Invasione cominciata il 24 febbraio

Bombe russe su Kharkiv. Mosca: «Lo scambio di prigionieri non migliora i rapporti con gli Usa»

Nove civili uccisi nel Donetsk in 24 ore
Nove civili uccisi nel Donetsk in 24 ore
Nove civili uccisi nel Donetsk in 24 ore
Nove civili uccisi nel Donetsk in 24 ore

Il conflitto Russia-Ucraina, iniziato lo scorso 24 febbraio con l'invasione del territorio ucraino da parte delle truppe russe, prosegue senza sosta sotto l'attenzione di tutta la comunità internazionale. Aiuti dall'Italia e dall'Europa alle popolazioni aggredite. Qui di seguito l'evoluzione della guerra, giorno per giorno.

 

9 DICEMBRE - BOMBE RUSSE SU KHARKIV, 4 FERITI. MOSCA: "SCAMBIO DI DETENUTI NON MIGLIORA LE RELAZIONI CON GLI USA"
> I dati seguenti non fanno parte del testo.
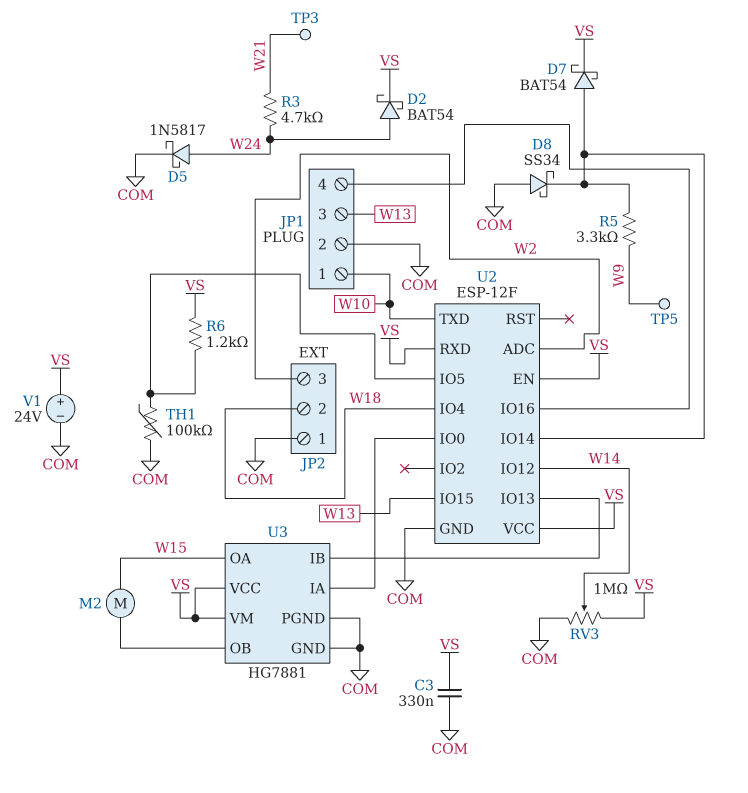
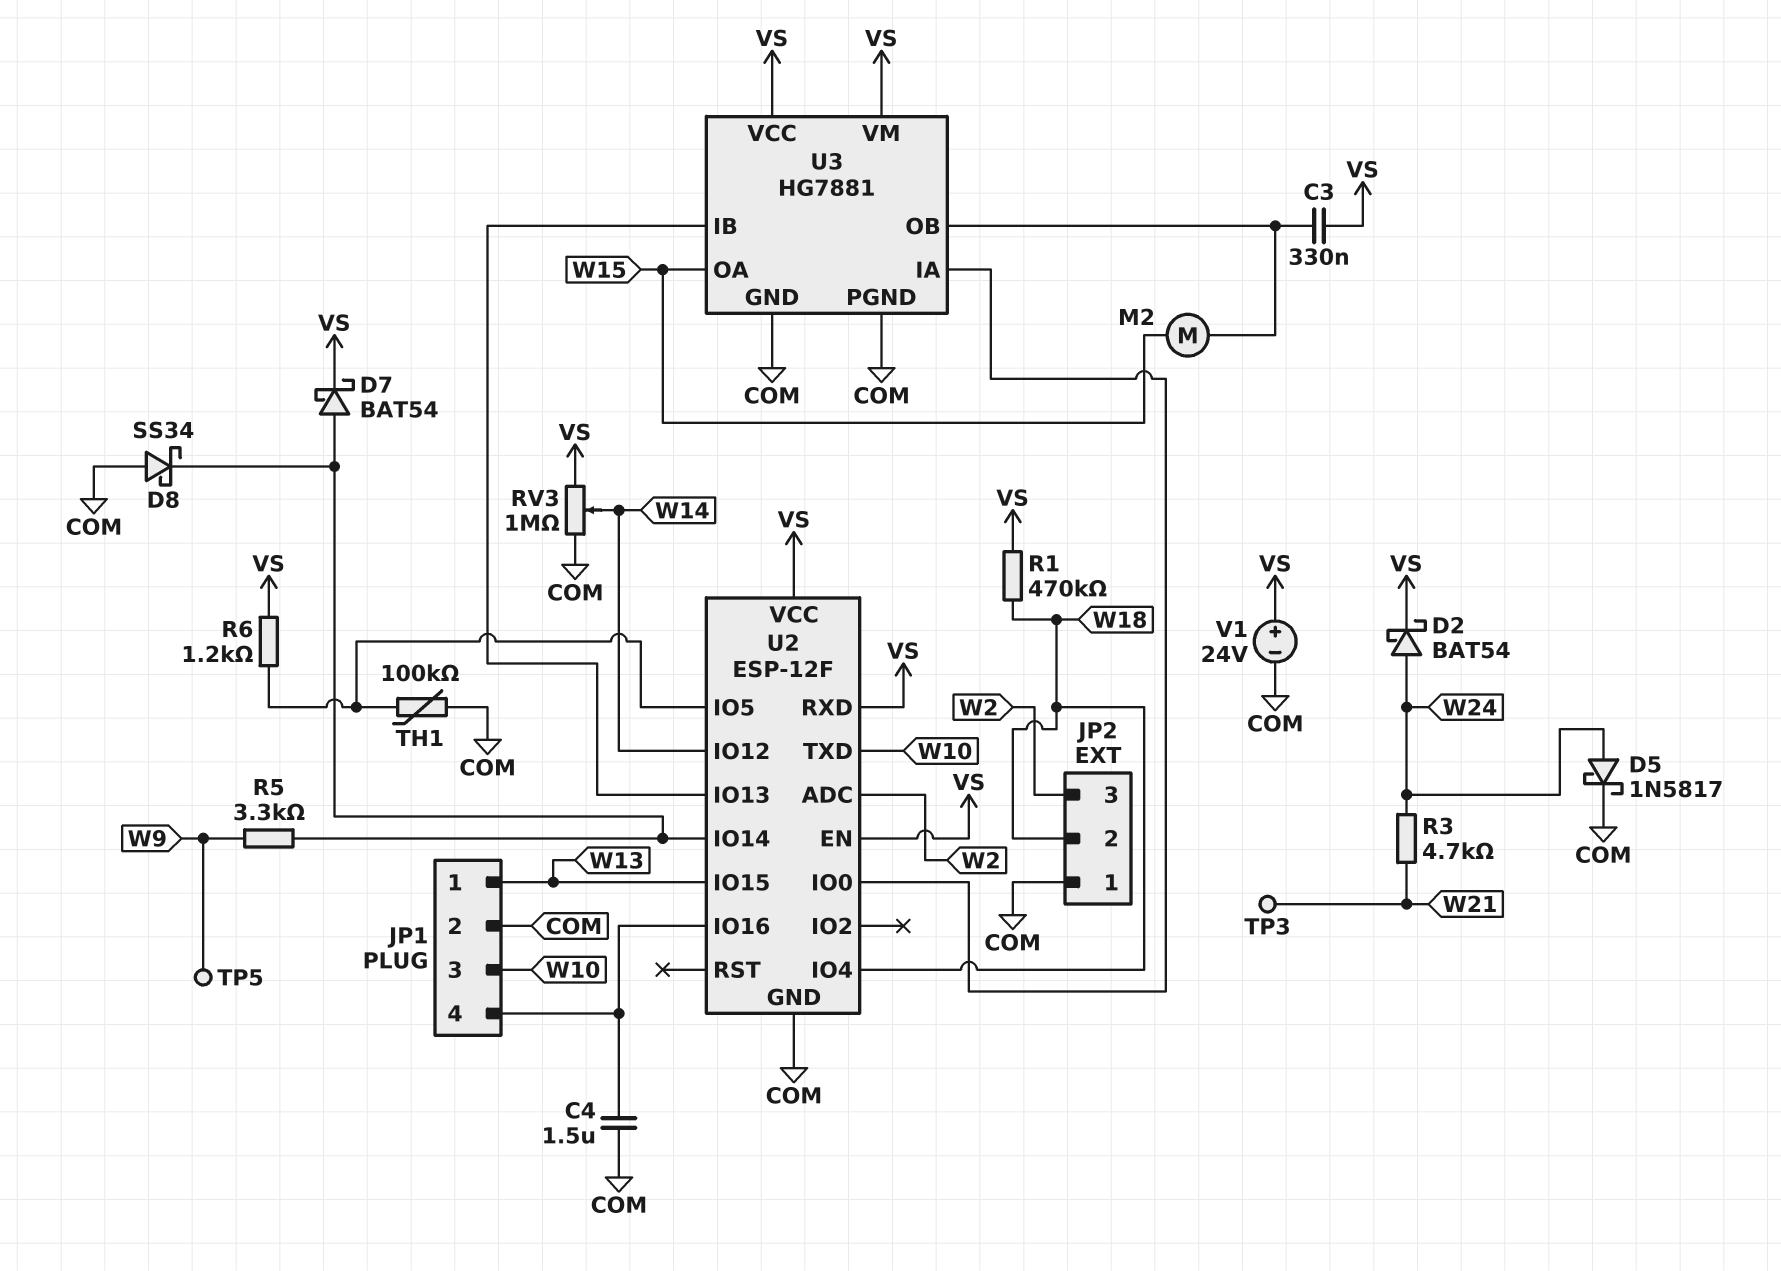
C3: 330nF (COM, VS) -> 330nF (U3/OB, VS)
C4: none -> 1.5uF (COM, JP1/4)
JP1 pin 1: W10 -> W13
JP1 pin 3: W13 -> W10
R1: none -> 470k (VS, W18)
Quattro persone sono rimaste ferite ieri sera in seguito a un attacco delle forze russe nella regione di Kharkiv, nell’Ucraina nord-orientale: lo ha reso noto su Telegram il capo dell’amministrazione militare regionale, Oleg Synegubov, come riporta Ukrainska Pravda. «Gli occupanti russi hanno colpito una casa privata nella regione di Kharkiv, è scoppiato un incendio in una casa privata. Purtroppo c’è un uomo ferito», ha scritto Synegubov, aggiungendo successivamente che altre tre persone erano rimaste ferite: un uomo e due donne.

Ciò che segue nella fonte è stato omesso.